Sunday, October 2, 2016

What I Read on my Arizona Vacation

There aren't many delights left when it comes to air travel:  one must get to the airport ridiculously early, and often one waits and waits for delayed planes, for the weather to clear, for it to be one's turn on the runway, and then, for the plane ride to be over.

But one of the delights of air travel, as readers of my blog know, is the chance to read.  And our recent trip to Arizona, I had plenty of opportunity for reading.

I began with Curtis Sittenfeld's Eligible, which was a brilliant modernization of Pride and Prejudice.  I ended with Elisabeth Egan's A Window Opens, which reminded me of I Don't Know How She Does It.  I found them both alternately delightful and tedious, with characters I both liked and grew tired of and then liked again.  In some ways, they're exploring aspects of modern women's lives that seem to have little to do with me and my current state.  I'm not figuring out how to meet an eligible man and marry him (Eligible) and while I am wrestling with career decisions, they are deeply different than the ones Egan's characters face.

I also read Shrill, by Lindy West, a book of essays which does have more of a narrative arc than I first thought.  As a larger woman myself, I found her meditations on being a fat woman in America to be compelling, but her thinking about comedy and rape jokes will likely be seen as more important on a theoretical level.

I had heard about Lauren Groff's Fates and Furies as ambitious and brilliant and important, and it may be all those things--but was it a good read?  Yes, for part of the book, but I lost patience somewhere along the way.  Clearly it's not meant to be a book of strict realism, but by the end, the plot twists become completely unbelievable--I could not suspend my disbelief.

And, at the risk of sounding like an elderly prude, I was shocked by the amount of sex in the book.  I almost put the book down after the first few scenes of bacchanalia; I found the main male characters' attitudes about women as sex object to be so offensive.  But then the scenes of parties (with less sex) in the early days of a marriage wooed me and kept me reading.

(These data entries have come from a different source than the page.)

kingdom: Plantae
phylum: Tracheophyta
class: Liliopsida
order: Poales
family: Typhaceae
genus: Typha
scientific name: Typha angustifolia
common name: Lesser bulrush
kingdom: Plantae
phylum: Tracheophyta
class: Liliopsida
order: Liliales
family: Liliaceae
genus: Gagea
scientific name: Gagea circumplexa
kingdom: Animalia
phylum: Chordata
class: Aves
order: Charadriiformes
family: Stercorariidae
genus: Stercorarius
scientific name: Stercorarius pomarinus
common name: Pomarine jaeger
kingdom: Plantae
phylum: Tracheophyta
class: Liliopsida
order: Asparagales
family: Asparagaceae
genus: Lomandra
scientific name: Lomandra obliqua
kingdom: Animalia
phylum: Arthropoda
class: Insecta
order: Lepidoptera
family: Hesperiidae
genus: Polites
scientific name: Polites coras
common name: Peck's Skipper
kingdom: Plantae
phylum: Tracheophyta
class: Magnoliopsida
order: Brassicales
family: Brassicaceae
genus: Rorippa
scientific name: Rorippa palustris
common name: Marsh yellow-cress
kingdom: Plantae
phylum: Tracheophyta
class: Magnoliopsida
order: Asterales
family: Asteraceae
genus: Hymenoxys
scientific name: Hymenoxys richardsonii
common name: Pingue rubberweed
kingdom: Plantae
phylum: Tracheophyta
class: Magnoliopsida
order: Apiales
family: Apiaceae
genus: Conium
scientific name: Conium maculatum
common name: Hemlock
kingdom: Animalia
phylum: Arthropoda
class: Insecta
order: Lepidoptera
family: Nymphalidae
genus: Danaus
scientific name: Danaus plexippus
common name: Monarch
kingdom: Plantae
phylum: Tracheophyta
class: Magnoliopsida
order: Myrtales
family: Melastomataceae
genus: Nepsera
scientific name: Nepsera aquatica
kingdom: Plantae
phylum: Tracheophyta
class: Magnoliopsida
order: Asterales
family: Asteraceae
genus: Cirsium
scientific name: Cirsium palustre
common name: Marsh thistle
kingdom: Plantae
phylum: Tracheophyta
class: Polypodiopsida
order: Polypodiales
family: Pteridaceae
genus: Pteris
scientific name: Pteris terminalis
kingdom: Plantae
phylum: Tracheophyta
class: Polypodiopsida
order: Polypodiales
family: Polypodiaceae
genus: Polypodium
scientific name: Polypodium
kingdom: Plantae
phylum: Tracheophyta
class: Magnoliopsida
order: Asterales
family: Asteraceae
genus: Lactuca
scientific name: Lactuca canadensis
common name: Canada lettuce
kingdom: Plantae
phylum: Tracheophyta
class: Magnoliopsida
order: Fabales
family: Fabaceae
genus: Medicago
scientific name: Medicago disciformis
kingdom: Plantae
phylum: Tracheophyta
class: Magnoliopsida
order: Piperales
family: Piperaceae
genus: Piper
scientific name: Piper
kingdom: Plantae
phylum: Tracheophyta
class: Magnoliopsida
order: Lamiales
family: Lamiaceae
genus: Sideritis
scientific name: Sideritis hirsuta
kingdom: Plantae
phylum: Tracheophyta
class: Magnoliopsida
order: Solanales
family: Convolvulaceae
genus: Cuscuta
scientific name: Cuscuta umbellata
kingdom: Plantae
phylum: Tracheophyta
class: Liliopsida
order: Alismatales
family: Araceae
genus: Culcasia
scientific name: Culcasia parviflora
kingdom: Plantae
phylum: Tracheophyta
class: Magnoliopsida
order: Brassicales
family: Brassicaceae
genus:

No, if I had to choose a book that wowed me with its ambition that would be Lionel Shriver's The Mandibles:  2029-2047, a chilling, compelling dystopia.  If you ever wondered what the USA would be like should its economy go the way of Venezuela, this book will tell you.  I found it so compelling that when I returned, I wanted to see what others had said.  When looking up reviews, I came across  this podcast where Shriver talks about writing it--a great podcast.

Some have criticized this book for its ponderous talk about economics and theory and modern life, and maybe it's the company I keep, but I didn't find the dialogue unbelievable.  I liked that the book was so thoroughly grounded in economic theories all along the spectrum.

I've always thought that novels set in the future or with supernatural elements tell us more about our current fears than about what we really think might happen--and this book certainly does.  Along the way we get interesting insights about life as we are currently living it too.

And so, to close, some quotes from the book:

"She dreaded Kurt's eviction.  When she first took in a tenant, she hadn't considered that, for landlords with a conscience, renting was closer to foster than commerce.  She couldn't bear kicking someone out who had no place to go" (pp. 163-164).

“Late in the day, she appreciated the miracle of civilization, whereby people paraded sacks of grocery, or jingled keys to a car, and were not immediately set upon.”

"Across the nation, Americans' mental and physical health had vastly improved.  Hardly anyone was fat.  Allergies were rare, and these days if people did mention they avoided gluten, a piece of bread would probably kill them.  Eating disorders like anorexia and bulimia had disappeared.  Should a friend say he was depressed, something sad had happened.  After a cascade of terrors on a life-and-death scale, nobody had the energy to be afraid of spiders or confined spaces or leaving the house" (p. 333).